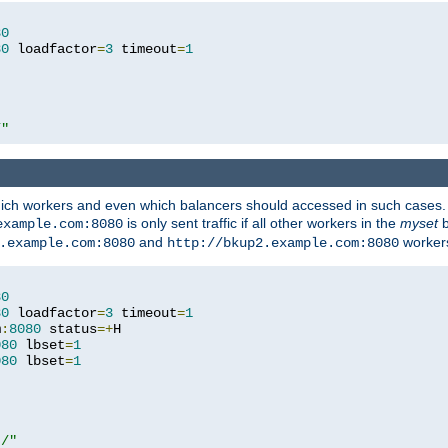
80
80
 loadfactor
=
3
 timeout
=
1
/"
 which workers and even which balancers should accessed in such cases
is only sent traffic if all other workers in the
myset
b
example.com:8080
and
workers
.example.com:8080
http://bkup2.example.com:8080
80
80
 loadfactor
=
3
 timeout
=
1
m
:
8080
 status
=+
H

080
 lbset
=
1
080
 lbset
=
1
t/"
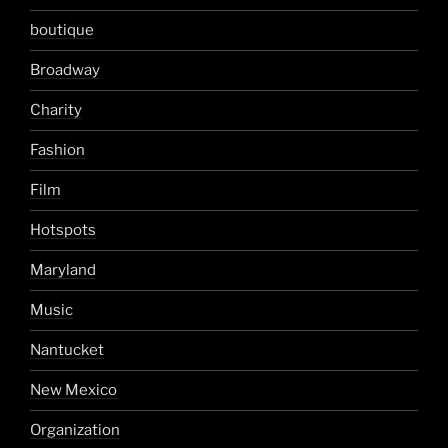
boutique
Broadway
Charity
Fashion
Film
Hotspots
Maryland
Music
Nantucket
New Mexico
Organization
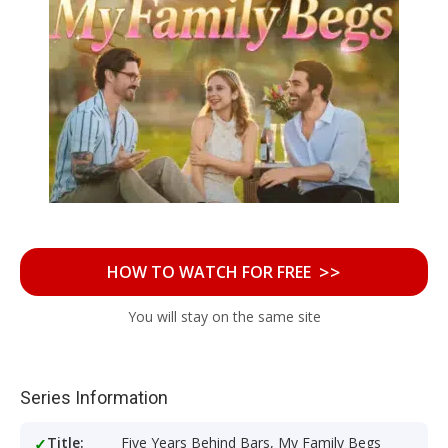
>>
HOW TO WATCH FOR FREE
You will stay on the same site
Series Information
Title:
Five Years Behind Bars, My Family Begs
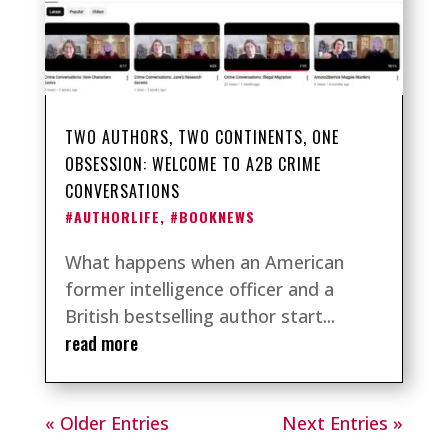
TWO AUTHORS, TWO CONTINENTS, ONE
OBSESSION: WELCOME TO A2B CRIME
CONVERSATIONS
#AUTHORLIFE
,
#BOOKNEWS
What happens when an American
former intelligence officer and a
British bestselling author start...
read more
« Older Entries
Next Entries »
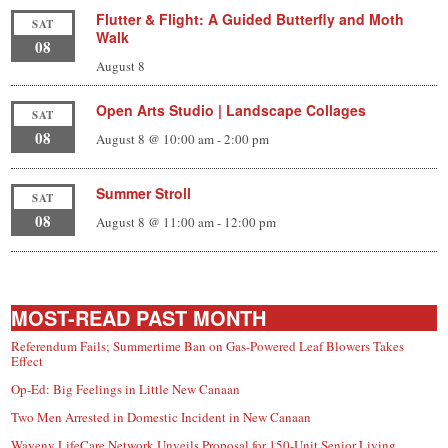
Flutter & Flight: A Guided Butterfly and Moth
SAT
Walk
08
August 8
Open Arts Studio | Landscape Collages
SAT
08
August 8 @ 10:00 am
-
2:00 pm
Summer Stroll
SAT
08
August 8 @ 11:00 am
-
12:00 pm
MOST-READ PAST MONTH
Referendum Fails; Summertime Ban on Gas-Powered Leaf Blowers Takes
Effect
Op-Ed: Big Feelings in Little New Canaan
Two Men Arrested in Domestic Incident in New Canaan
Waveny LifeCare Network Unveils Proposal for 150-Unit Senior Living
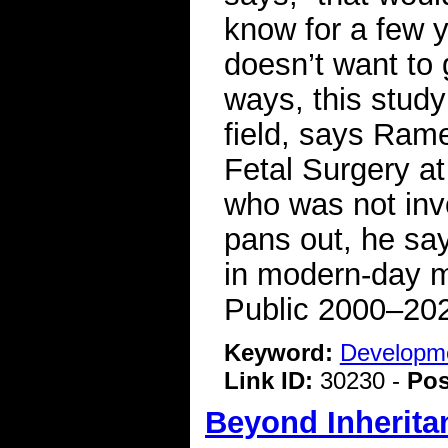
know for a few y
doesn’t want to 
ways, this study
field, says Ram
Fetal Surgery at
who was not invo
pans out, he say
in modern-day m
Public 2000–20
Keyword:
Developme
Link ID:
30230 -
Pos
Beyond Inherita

────────────────────────────────────────

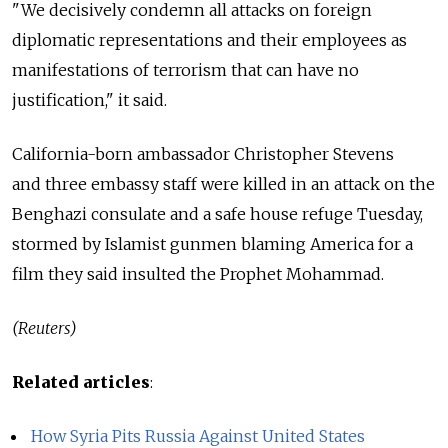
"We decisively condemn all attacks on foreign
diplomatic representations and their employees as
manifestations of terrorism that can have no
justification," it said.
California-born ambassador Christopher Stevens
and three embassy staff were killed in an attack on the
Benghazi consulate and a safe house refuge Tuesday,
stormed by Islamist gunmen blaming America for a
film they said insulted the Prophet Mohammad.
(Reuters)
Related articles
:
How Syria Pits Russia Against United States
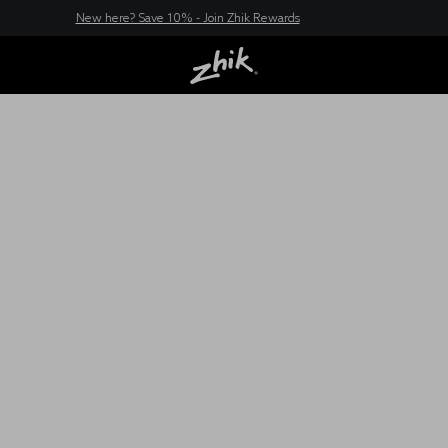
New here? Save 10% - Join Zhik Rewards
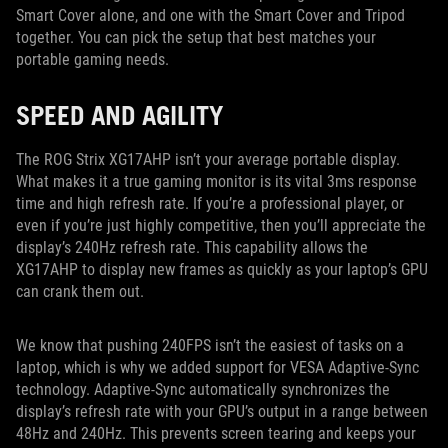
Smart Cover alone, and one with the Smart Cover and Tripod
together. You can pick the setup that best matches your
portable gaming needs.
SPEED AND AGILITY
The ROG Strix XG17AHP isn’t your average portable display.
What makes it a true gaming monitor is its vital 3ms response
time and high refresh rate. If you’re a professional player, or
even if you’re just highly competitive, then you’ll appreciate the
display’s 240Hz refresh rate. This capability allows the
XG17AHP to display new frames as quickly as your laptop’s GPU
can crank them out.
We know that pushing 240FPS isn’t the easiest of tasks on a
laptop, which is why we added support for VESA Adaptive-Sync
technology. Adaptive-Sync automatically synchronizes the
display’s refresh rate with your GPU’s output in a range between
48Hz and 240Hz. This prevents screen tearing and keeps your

────────────────────────────────────────

EXERCISE BRIEF — Reproduce the listing above only between the lines holding "August 8 @ 11:00 am" and "in modern-day m", inclusive. Every line must match exactly, and pictures are dropped.

EXERCISE ANSWER —
August 8 @ 11:00 am
-
12:00 pm
MOST-READ PAST MONTH
Referendum Fails; Summertime Ban on Gas-Powered Leaf Blowers Takes
Effect
Op-Ed: Big Feelings in Little New Canaan
Two Men Arrested in Domestic Incident in New Canaan
Waveny LifeCare Network Unveils Proposal for 150-Unit Senior Living
know for a few y
doesn’t want to 
ways, this study
field, says Ram
Fetal Surgery at
who was not invo
pans out, he say
in modern-day m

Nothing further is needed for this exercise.